Donald Tusk versucht auszubügeln, was die Kaczynskis angrichtet haben. Statt anti-deutschen Ressentiments ist aus Polen plötzlich Lob für Deutschland zu hören. Eine Verbesserung der Beziehungen zwischen den beiden Ländern steht offenbar ganz oben auf der Agenda des liberalen Wahlsiegers. Besonders umschmeichelt wird Bundeskanzlerin Angela Merkel. Doch es gab auch eine deutliche Warnung.

HB WARSCHAU. Der Wahlsieger in Polen, Donald Tusk von der liberalen Bürgerplattform (PO), sieht in Bundeskanzlerin Angela Merkel die „aus polnischer Sicht“ beste deutsche Führungspersönlichkeit in der Politik. Mit Merkel biete sich eine Chance auf die Verbesserung der deutsch-polnischen Beziehungen, sagte Tusk.

Während der zweijährigen Regierungszeit von Jaroslaw Kaczynski hatte es in den Beziehungen zwischen den beiden Ländern viele Reibungen gegeben. Kaczynski trat am heutigen Montag mit seiner Regierung zurück. Der Vorsitzende der nationalkonservativen Partei Recht und Gerechtigkeit (PiS) überreichte seinem Zwillingsbruder, Staatspräsident Lech Kaczynski, das Rücktrittsschreiben. Der Präsident erklärte, dass er das Ersuchen am Nachmittag bei der ersten Sitzung des neuen Parlamentes annehmen werde.

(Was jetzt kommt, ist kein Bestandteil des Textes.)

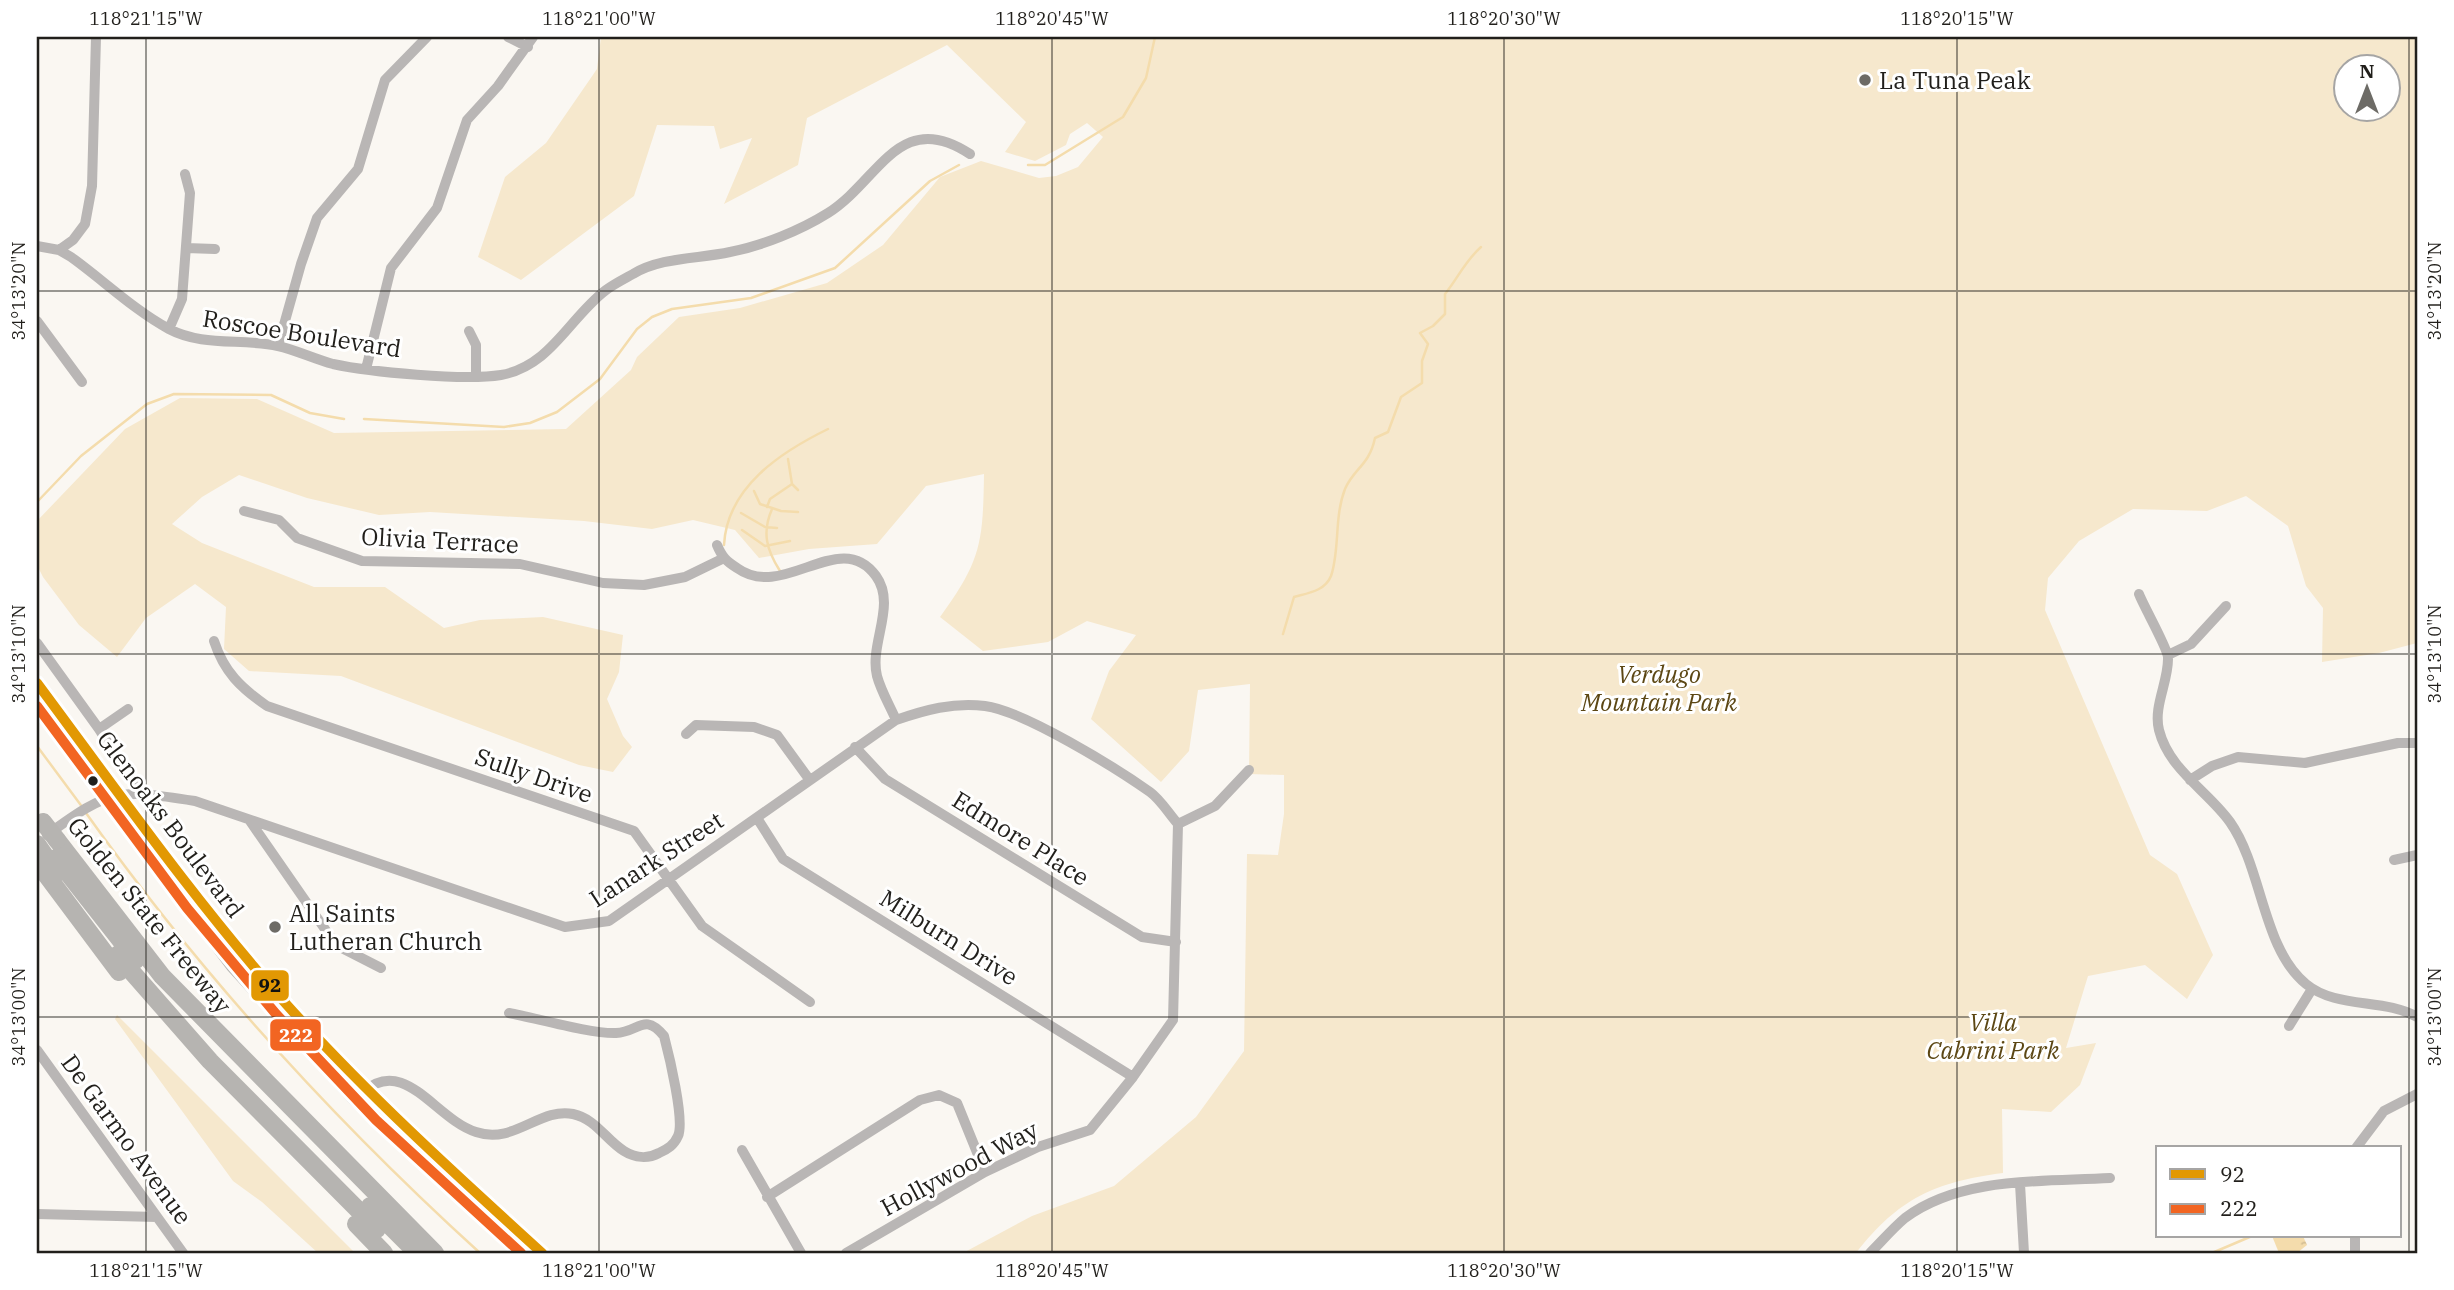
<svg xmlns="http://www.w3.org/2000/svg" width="2454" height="1290" viewBox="0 0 2454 1290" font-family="'IBM Plex Serif',serif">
<defs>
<pattern id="water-ripples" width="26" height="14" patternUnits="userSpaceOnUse" patternTransform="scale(1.75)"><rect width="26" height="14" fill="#f4dcac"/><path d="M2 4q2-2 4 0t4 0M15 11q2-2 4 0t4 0" fill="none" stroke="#d1bc93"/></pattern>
</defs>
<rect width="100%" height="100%" fill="#faf7f2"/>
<path fill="#f6e8cd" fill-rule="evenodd" d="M601,37H2417V643L2379,653L2322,662L2323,608L2306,586L2288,526L2246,496L2207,511L2133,509L2079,541L2048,578L2045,610L2150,855L2177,874L2213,955L2187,999L2145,965L2088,976L2066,1048L2096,1043L2080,1085L2051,1112L2002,1109L2003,1173C1935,1182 1899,1198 1856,1253H963L1032,1216L1114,1186L1196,1117L1244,1051L1247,854L1278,855L1284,814V775L1249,774L1250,684L1198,690L1189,751L1161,782L1091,719L1109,671L1136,635L1087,621L1048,642L983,651L940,617C981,561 983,543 984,474L926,486L877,544L809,549L759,558L735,530L693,520L652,529L584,521L430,512L379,515L307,498L239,475L202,497L172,524L202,543L314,587H385L444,628L480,620L543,617L623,635L619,672L607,699L623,736L632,747L613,772L579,765L341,676L249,671L224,649L226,607L195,584L146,618L117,657L79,625L43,577L37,565V521L125,429L180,398L257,399L334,433L566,429L631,370L637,357L679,317L740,308L827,283L883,245L940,177L981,161L1039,178L1056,176L1078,167L1103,137L1087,123L1070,134L1066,145L1035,161L1005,152L1026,122L947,45L807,118L798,165L724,204L752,138L720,149L714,126L657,125L634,196L521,280L478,257L505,177L546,143L597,69ZM2346,66H2388V108H2346Z
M117,1015L355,1253H318L262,1202L233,1181L115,1019Z"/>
<path fill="url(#water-ripples)" d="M2272,1236H2303L2307,1245L2297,1253H2279Z"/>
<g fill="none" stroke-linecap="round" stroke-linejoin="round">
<path stroke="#f4dcac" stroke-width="2.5" d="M1028,165H1045L1123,117L1146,78L1155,37
M364,419L504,427L530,423L557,412L600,379L637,329L652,317L672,309L751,298L835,268L930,181L959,165
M788,459L792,484L798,490
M754,491L760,504L781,511L798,512
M37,502L81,456L147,404L174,394L271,395L310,413L344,419
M767,507L770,499L792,484
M772,509C762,532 766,549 780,571
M741,513L765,527L777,528
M742,530L765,546L790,541
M724,545C727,487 781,452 828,429
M1283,634L1294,597C1308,593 1325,591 1331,576C1340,550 1334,517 1345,489C1354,468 1369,466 1375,438L1388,432L1401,397L1422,383V361L1428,344L1420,333L1433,326L1445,314V294C1458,278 1465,261 1481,247
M37,746L83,808
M86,813C201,975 334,1120 480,1253
M2212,1253L2252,1236"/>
<path stroke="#b9b6b5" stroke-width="10" d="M508,37L528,47
M37,246L59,250L71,257C103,280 134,310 169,329C203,347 241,338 278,346C296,350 314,359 333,364C370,372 464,381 501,375C551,366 569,318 606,290C614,284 624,279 633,274C661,257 698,259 730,252C762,246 801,230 828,213C879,181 899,107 970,154
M186,248L215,249
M59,250L73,240L85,224L92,186L96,37
M37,321L82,382
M169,329L182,299L190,193L185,174
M469,331L476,345V377
M278,346L301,264L317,218L358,169L385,80L427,37
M366,369L391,268L437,208L467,120L498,86L533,37
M244,511L279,520L297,538L362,561L520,564L603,583L644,585L685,577L722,559
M717,545C722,557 726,561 737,568C784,602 840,526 876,576C897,605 869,644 877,676C881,691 890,706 896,720
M2139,594C2144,607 2167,647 2168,657C2169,681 2153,706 2159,730C2169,770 2208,791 2230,822C2263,869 2262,948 2306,984C2336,1009 2385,998 2417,1017
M214,641C224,672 241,688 267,706L634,831L702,926L810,1002
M37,643L99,729L139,792
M2168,655L2191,644L2226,606
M99,729L128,709
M686,734L696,725L754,727L777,735L809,779
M855,747L885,779L1142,937L1176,942
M2190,780L2212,766L2238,757L2305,763L2398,743H2417
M757,818L783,859L1133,1077
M250,821L336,945L381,968
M47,835C111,788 118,789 195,801L565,927L609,921L896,720C925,710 953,702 985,706C1024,711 1116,768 1150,792C1161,800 1169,814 1178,824
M2394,860L2417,855
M2289,1026L2312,989
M37,1050L183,1253
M363,1092C405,1055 435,1119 476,1132C514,1145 540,1107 573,1114C596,1119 606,1140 624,1151C635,1158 648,1159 659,1153C668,1149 674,1145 678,1136C685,1121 669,1055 664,1036C644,1012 639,1032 616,1033C591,1034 536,1018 509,1013
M2356,1148L2384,1111L2417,1094
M742,1150L801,1253
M2020,1184L2024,1253
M767,1197L920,1100L939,1095L957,1103L985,1172
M37,1214L157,1217
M2355,1236V1253
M846,1253L985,1172L1038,1147L1090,1130L1133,1077L1173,1020L1178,824L1215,806L1249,770
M1870,1253C1881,1242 1893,1228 1905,1218C1961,1176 2044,1182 2110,1178"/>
<path stroke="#b8b6b2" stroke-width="14" d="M37,683L198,900L287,1005L385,1110L542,1253
M37,706L233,966L355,1099L520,1253"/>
<path stroke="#b6b4b1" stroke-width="18" d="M57,840L162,976L435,1253
M37,844L57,873
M56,858L136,960
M39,865L119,972
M117,955L210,1061L377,1229
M370,1206L417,1253
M356,1224L384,1253"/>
<path stroke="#b6b4b1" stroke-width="18" d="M43,822L57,840"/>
<defs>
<path id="bus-1" d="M37,683C118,792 197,904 287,1005C367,1094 454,1173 542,1253"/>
<path id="bus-2" d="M37,706L187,908L276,1014L376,1120L521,1253"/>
</defs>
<use href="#bus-1" stroke="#fff" stroke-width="16"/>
<use href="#bus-2" stroke="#fff" stroke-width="16"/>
<use href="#bus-1" stroke="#e29803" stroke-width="10"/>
<use href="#bus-2" stroke="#f26522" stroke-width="10"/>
</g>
<path fill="none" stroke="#211f1b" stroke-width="2" stroke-opacity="0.45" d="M146,37V1253M599,37V1253M1052,37V1253M1504,37V1253M1957,37V1253M2409,37V1253M37,291H2417M37,654H2417M37,1017H2417"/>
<g fill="#6d6b66" stroke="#fff" stroke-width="2.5">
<circle cx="1865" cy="80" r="7"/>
<circle cx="275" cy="927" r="7"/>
</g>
<circle fill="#211f1b" stroke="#fff" stroke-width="2.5" cx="93" cy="781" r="6"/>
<g text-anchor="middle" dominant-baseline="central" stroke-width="6" stroke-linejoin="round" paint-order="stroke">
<g font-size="24" fill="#211f1b" stroke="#fff" text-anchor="start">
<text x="1879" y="80">La Tuna Peak</text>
<text x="289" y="913">All Saints<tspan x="289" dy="28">Lutheran Church</tspan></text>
</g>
<g font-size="24" fill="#211f1b" stroke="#fff">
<text transform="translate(302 333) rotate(9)">Roscoe Boulevard</text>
<text transform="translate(440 540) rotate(3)">Olivia Terrace</text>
<text transform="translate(534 775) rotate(19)">Sully Drive</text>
<text transform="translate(171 824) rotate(53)">Glenoaks Boulevard</text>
<text transform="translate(1021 838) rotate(32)">Edmore Place</text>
<text transform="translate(656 859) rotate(-33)">Lanark Street</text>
<text transform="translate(150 915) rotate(51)">Golden State Freeway</text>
<text transform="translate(949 937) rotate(32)">Milburn Drive</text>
<text transform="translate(127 1139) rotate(54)">De Garmo Avenue</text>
<text transform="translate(959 1168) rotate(-28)">Hollywood Way</text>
</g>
<g font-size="24" font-style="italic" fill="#5c4714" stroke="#fff">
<text x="1659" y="674">Verdugo<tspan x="1659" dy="28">Mountain Park</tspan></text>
<text x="1993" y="1022">Villa<tspan x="1993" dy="28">Cabrini Park</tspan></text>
</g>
</g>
<g stroke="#fff" stroke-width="2.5">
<rect x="250" y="969" width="40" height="33" rx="7" fill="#e29803"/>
<rect x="269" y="1018" width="53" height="34" rx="7" fill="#f26522"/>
</g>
<g font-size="19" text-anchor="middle" font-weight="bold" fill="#fff">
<text x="296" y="1042">222</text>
</g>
<g font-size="19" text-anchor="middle" font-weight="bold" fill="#111">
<text x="270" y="992">92</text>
</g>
<rect width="2454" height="1290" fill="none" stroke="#ffffff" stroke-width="77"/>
<rect x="2156" y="1146" width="245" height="91" fill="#ffffff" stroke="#a6a5a4" stroke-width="2"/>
<rect x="2170" y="1169" width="35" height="10" fill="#e29803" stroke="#a6a5a4" stroke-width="2"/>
<text x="2220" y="1182" font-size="21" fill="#211f1b">92</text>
<rect x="2170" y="1204" width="35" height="10" fill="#f26522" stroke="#a6a5a4" stroke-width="2"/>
<text x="2220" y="1216" font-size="21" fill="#211f1b">222</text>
<g transform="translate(2367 88)"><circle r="33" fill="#ffffff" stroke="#a6a5a4" stroke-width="2"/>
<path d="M0-5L12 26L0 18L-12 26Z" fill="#6d6b66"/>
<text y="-10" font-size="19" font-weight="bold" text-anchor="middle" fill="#211f1b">N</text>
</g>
<rect x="38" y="38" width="2378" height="1214" fill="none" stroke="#211f1b" stroke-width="2.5"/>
<g font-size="18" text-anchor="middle" fill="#211f1b">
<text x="146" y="25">118°21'15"W</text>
<text x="599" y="25">118°21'00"W</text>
<text x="1052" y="25">118°20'45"W</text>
<text x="1504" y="25">118°20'30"W</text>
<text x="1957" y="25">118°20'15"W</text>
<text transform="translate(19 291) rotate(-90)" y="6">34°13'20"N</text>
<text transform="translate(2435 291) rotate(-90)" y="6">34°13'20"N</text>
<text transform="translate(19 654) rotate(-90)" y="6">34°13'10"N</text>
<text transform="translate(2435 654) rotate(-90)" y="6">34°13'10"N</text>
<text transform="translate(19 1017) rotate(-90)" y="6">34°13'00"N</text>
<text transform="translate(2435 1017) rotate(-90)" y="6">34°13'00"N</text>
<text x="146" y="1277">118°21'15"W</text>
<text x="599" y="1277">118°21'00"W</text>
<text x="1052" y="1277">118°20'45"W</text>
<text x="1504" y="1277">118°20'30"W</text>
<text x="1957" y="1277">118°20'15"W</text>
</g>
</svg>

Der scheidende Regierungschef sagte, er beende seine Mission „mit erhobenem Haupt“. Sein Nachfolger im Amt wird wahrscheinlich Wahlsieger Tusk.

Tusk fand neben Lob für Angela Merkel auch warnende Worte. In einem Interview für die Zeitung „Gazeta Wyborcza“ sagte er: „Es wird keine Akzeptanz für Entscheidungen und Äußerungen deutscher Politiker geben, die die richtige historische Bilanz des Zweiten Weltkrieges infrage stellen. Ich möchte darüber mit Bundeskanzlerin Angela Merkel sprechen. Es wäre eine Sünde, diese Chance nicht zu nutzen.“

Tusk bekräftigte auch die polnische Ablehnung der russisch-deutschen Ostsee-Pipline. Tusk betonte, dass Polen sich nur dann sicher fühle, wenn „Deutschland sich seiner Geschichte erinnert“, obwohl seit dem Krieg bereits drei Generationen vergangen seien. Die Zeit der „Politik der Gesten“, wie „zwischen (Ex-Bundeskanzler Helmut) Kohl und (Ex- Regierungschef Tadeusz) Mazowiecki in Kreisau“ im November 1989 sei vorbei, so der PO-Chef.

In dem für den deutschen Widerstand gegen Hitler bekannten niederschlesischen Ort hatten sich beide Politiker damals umarmt. „Jetzt geht es um die Interessen und wir müssen sie verteidigen“, sagte der wahrscheinliche neue Regierungschef. Die PO hatte am 21. Oktober die Parlamentswahl klar gewonnen, braucht aber einen Koalitionspartner.